Ever since I was a little girl, I never felt enough. Not pretty enough. Not smart enough. Not thin enough.
Bathrooms were my thing. I knew every bathroom — good ones and bad ones — from East to West Los Angeles, and I always kept the tip of a McDonald’s straw in my purse to snort the meth. Nobody ever caught me stealing or using. Underneath everything was self-hatred. Shame. Isolation. I remember looking at a photo of myself as a 6-year-old that I kept on the table beside my bed and thinking she would be so disappointed in the woman I’d become. She looked so sad in the photo, and I imagined it was because of what I was doing to myself — to her. I finally had to put her face down in my closet, where we couldn’t see each other.

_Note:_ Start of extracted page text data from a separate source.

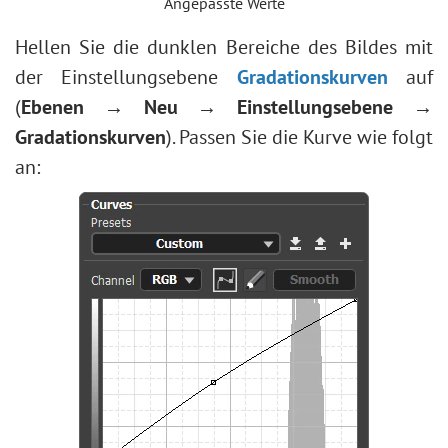
Angepasste Werte
Hellen Sie die dunklen Bereiche des Bildes mit
der Einstellungsebene
Gradationskurven
auf
(
Ebenen → Neu → Einstellungsebene →
Gradationskurven
). Passen Sie die Kurve wie folgt
an:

Having never been a drinker — and having used meth, which I considered infinitely worse for me, for so long — I was not worried about wine. I had no fear that one glass would turn into a bottle and that bottle would turn into two. But that’s what happened, and it happened fast.Two-Buck Chuck at Trader Joe’s became my thing. “Having another party?” the grocery clerks asked. I began to go to different locations to avoid their questions and suspicion.Alcohol quickly replaced the meth.
One afternoon while drunk, I placed a Craigslist ad looking for a sugar daddy. I told myself it wasn’t sex work — that I was just looking for an “exclusive,” mutually beneficial arrangement. I found two eligible men. I met both of them twice a week for the next three months. I drank more and more. I threw myself away over and over again.I hit a breaking point. I hated myself more than I ever thought possible and finally began to look for help.
I kept coming back and listening to women talk about their deepest, darkest secrets, and how they eventually turned their lives around. I’ll never forget a woman who pointed one of her long, purple, sparkly nails at me and said in a raspy voice, “Honey, a time will come when you will no longer regret the past or wish to shut the door on it.” I wanted to believe her — to someday have all of the pain that I’d been through be worth something — but I wasn’t sure she was right.